Having flopped once in its role as a catalyst for downtown redevelopment, the Streamline Tower is preparing to take its second shot in a different guise.
A fresh set of owners has begun applying some cosmetic touches to the 21-story building, notably new exterior paint, and has converted it from condominiums to apartments. Soon, the name will change to Ogden after the street that it faces.
"We don't think the demand is strong enough on the sale side," said Wade Hundley, the CEO of ST Residential, the Chicago-based company that took control of Streamline and several other Las Vegas condo projects a year ago.
"But," he said, "we think the market in high-rise rentals is going to be good here."
In particular, he points to the emergence of nearby new businesses along East Fremont Street, steps away from Streamline's front door, some new downtown employers and lower prices to help fill a building that has mostly gathered cobwebs since it opened in spring 2008.
"I think what Streamline is doing with the building is the right strategy," said Bruce Hiatt, a broker with Realty One.
Because selling high-rise condos continues to be difficult, he said that renting makes sense to generate cash flow while waiting for the market to rebound. Hundley said rentals at Streamline will start at $1,000 a month and will continue for a couple of years. Then, he said, the company will evaluate whether to return to condo sales.
Some real estate professionals wonder how much apartment rentals will improve Streamline's occupancy. After being touted by city officials and downtown business owners as a key to achieving the goal of a 24-hour, live-in downtown, only 27 of the 275 units at the project between North Las Vegas Boulevard and the El Cortez were sold as condos, the last coming in August 2008. Last year, the partnership that owned it filed for Chapter 11 bankruptcy protection and ultimately ceded possession.
"I think there's demand for high-rise rentals, but the market might be flooded," said Debbie Drummond, a real estate broker affiliated with Re/Max.
Bargain-seeking investors are buying many of the condos closer to the Strip for cash and then subletting them. ST Residential also owns two projects on the south end of Las Vegas Boulevard, Loft 5 and One Las Vegas, that are going rental.
"I believe it will be tough for them," said Marc Ehrlich, president of Hi Rise Living, which represents renters.
Until recently, Ehrlich oversaw marketing and sales at the Panorama towers on the west side of Interstate 15.
"I don't know how deep the market is to absorb the supply that is now out there, both direct and hidden rentals," he said.
Hidden rentals are properties that are being subletted by their investor owners.
The handful of owners has rented out Streamline sporadically, but not with big results. County records show that the homeowners association has filed liens against several of the owners, mainly investors who have decided not to put more money into an upside-down asset.

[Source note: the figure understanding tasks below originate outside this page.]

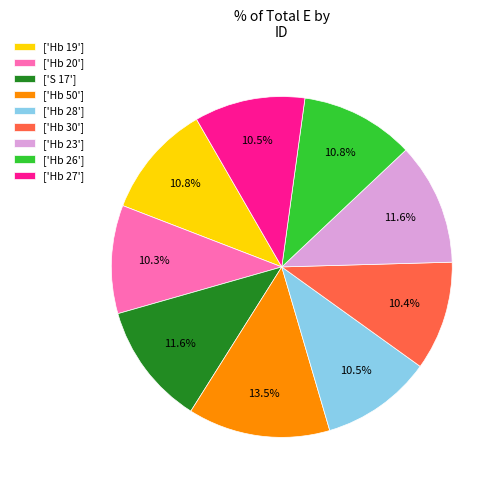

What is the ratio of the value at ['Hb 20'] to the value at ['Hb 27']?

1.0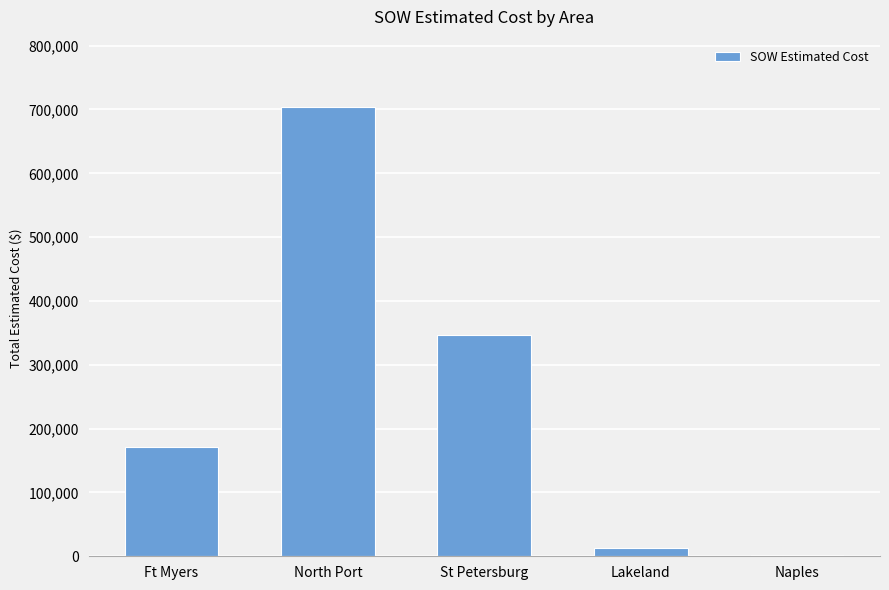

Where is the data nearest to the value 352564?

St Petersburg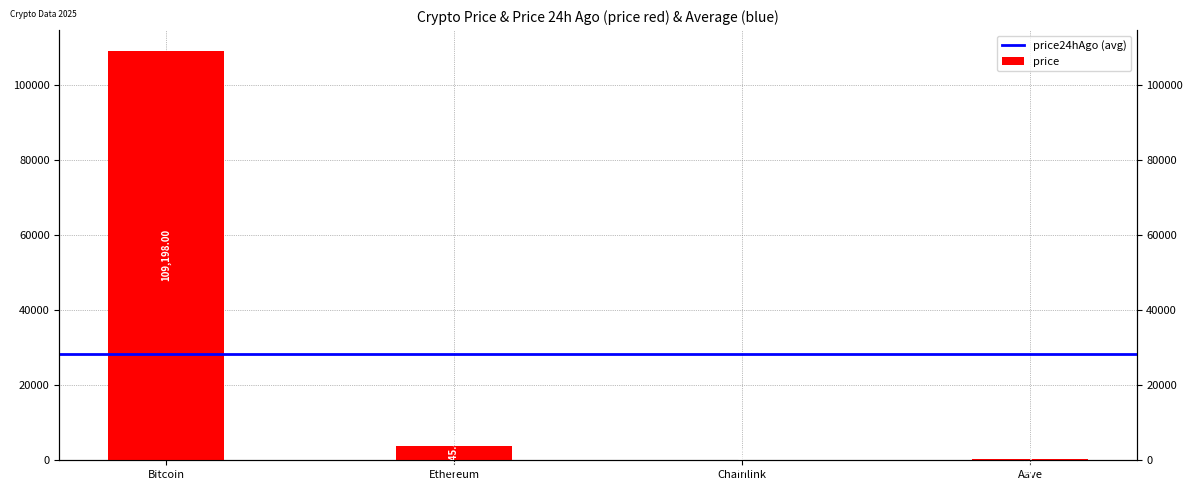

Does the chart contain stacked bars?

No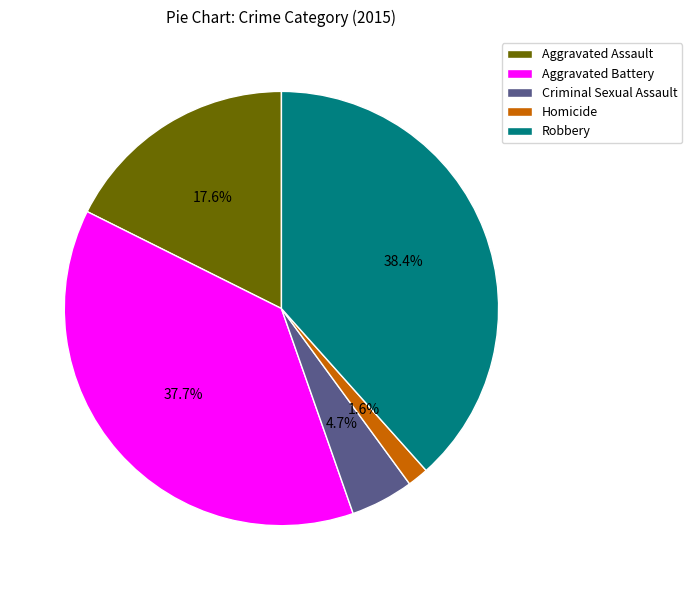

Do Aggravated Assault and Aggravated Battery together represent more than half of the pie?

Yes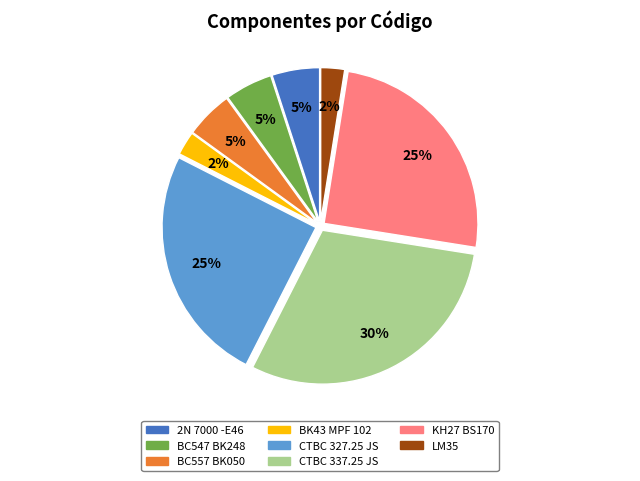

Do LM35 and BC547 BK248 together represent more than half of the pie?

No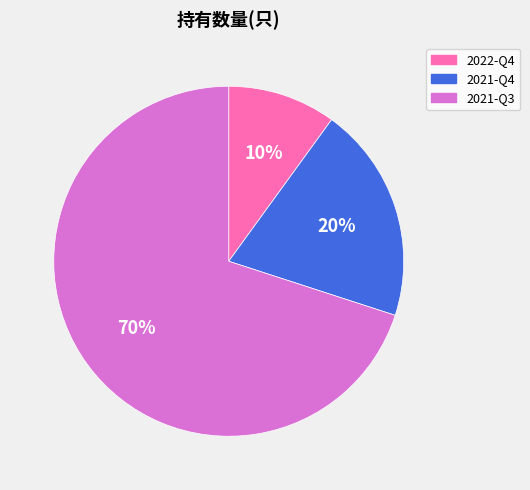

To the nearest percent, what is the difference between the 2021-Q3 and 2021-Q4 slice percentages?

50%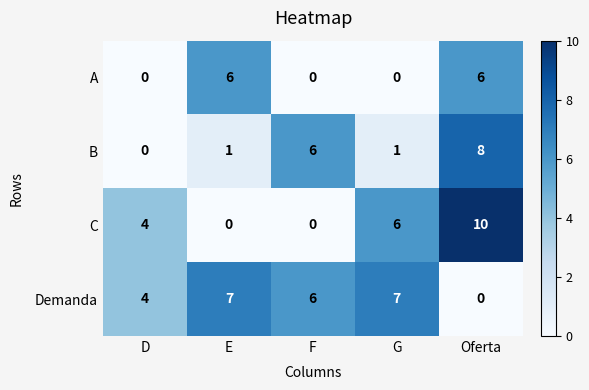

Reading left to right, what are all the values shown in this chart?

A: D=0	E=6	F=0	G=0	Oferta=6
B: D=0	E=1	F=6	G=1	Oferta=8
C: D=4	E=0	F=0	G=6	Oferta=10
Demanda: D=4	E=7	F=6	G=7	Oferta=0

ST Residential is a partnership between the Federal Deposit Insurance Corp. and private investors that took over just more than 100 troubled loans scattered all over the country that were held by Corus Bank when it failed a year ago. Included in the portfolio was ownership of the Newport Lofts and the mortgage on Juhl, both downtown condo projects.
Hundley, who spent seven years as executive vice president and later president of regional casino operator Pinnacle Entertainment before resigning in 2008, was picked to lead the company.
Juhl has sold slowly and Hundley expects to take possession of the project from San Diego-based CityMark Development next spring.
The Streamline makeover includes painting it white with silver-and-gray accents, as opposed to the predominant color that some call beige and others a shade of pink, ST regional director John Tippins said. External lighting and signs will be added to try to draw more attention in the skyline.
ST Residential will also expand and refurbish the front lobby and relandscape the rooftop pool and deck. Hundley estimated the budget would run about $2 million.
Rents will run from $1,000 a month for an 847-square-foot unit to $2,400 a month for a 2,044-square-foot corner unit. As a condo, the prices paid ranged from $413,000 to $930,000, although the majority were less than $600,000.
Real estate professionals debated whether that was low or in line with other rented condos. But the building's cost basis has plummeted; it cost $125 million to build, but a Corus affiliate valued it at $34 million when it took over in June 2009, county records show.
Tippins said 30 of the 248 units to rent should be occupied by year's end based on current activity. More tenants will come next year, he added.
"Heads in the beds," he believes, will help lease the 12,000 square feet of street level retail space that has remained vacant.